Knees are peculiar objects. They’re designed to bend in one direction, but only so far. They act as shock absorbers, protecting the body from jarring motions, bending at angles that enhance walking, running, jumping and jogging or they hold steady for standing, locked into place by the sheer will of the knee owner, and nothing else. Mine must have forgotten how to function, for they just buckled.
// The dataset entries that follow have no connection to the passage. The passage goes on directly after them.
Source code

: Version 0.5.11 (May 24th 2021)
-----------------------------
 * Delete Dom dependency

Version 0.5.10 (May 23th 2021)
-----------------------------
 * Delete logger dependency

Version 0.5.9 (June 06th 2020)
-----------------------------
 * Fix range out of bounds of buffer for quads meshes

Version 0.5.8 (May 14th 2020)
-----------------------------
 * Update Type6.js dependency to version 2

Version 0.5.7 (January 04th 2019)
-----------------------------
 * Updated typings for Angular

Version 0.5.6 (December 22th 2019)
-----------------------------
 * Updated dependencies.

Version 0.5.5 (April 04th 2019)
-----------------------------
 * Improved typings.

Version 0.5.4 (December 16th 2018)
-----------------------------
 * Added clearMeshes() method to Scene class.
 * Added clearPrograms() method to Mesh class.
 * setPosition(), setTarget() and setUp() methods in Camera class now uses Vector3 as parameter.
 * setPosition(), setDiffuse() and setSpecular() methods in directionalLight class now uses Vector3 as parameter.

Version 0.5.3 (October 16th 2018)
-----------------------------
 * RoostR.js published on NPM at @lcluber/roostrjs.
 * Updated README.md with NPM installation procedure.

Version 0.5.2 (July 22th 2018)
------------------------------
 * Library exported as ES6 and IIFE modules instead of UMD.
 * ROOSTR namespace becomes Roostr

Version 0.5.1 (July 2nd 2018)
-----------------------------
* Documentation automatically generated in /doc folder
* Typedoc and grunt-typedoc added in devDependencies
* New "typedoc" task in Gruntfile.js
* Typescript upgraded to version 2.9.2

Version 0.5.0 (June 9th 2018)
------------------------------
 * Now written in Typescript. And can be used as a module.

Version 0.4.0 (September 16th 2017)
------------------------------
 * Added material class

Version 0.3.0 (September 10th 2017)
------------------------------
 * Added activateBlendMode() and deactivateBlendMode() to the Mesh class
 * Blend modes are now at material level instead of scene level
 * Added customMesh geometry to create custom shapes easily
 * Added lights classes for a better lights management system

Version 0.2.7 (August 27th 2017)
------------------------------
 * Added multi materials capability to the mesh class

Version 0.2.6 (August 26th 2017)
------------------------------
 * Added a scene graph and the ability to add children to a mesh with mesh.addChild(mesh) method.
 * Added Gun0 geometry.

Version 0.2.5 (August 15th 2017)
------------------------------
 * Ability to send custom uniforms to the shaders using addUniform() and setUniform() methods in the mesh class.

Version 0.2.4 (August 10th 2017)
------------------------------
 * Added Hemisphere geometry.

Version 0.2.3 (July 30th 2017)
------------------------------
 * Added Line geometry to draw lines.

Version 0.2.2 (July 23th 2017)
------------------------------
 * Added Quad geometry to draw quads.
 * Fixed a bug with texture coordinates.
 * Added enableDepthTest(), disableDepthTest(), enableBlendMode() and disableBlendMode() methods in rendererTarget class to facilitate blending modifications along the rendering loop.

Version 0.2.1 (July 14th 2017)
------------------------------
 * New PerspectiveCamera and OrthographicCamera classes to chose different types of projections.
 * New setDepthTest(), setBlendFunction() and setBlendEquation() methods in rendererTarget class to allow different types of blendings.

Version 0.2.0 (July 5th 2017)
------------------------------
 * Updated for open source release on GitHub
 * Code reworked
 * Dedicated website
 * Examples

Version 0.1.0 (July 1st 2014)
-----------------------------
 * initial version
I tore the meniscus in one knee, fell to the floor, and suffered yet another of the many indignities of aging.  

I get the feeling it’s expected that the twenty-first century, sixty-year-old should be able to see as clearly, work-out as strenuously, eat as sparingly, move as nimbly, speak as fluently, sleep as peacefully, love as passionately, and laugh as heartily as the forty-year-old of past decades.

Not so!

I knew it would be a challenge to maintain my activity level and general lifestyle when I achieved the big Six-O. In fact, I started making adjustments to my lifestyle the day I turned forty. Today my heels are lower, my glasses thicker, and my fingernails shorter. I dare not indulge in a glass of iced tea or mug of cappuccino after four o’clock in the evening for fear of sleeplessness. I wear little eye makeup as I no longer can see well enough without my glasses to apply the darn thing without smudging. The nodding acquaintance I had with Miss Clairol in my forties has blossomed into a full-blown, love-hate relationship. And as for shedding hair – well let’s just say if I have to listen to my husband complain one more time about the hair on the bathroom floor, that dear balding partner is likely to be on the receiving end of a mighty thump in places better left unmentioned.

Still, there are small mercies: The plumbing functions well, even if I have to schedule relief sessions or run the risk of springing a leak; my heart beats out a steady cadence unaided by medical devices; the LDL, HDL and A1C are at appropriate levels; and, (wonder of wonders) I can still touch my toes. Once.

No sixty is not forty – it never was, it never will be - but sixty isn’t so bad. And in spite of an occasional early-morning twinge, these sixty-year-old knees still have the ability to whomp a soccer ball past a grandchild of sprightlier age. And that’s good enough for me.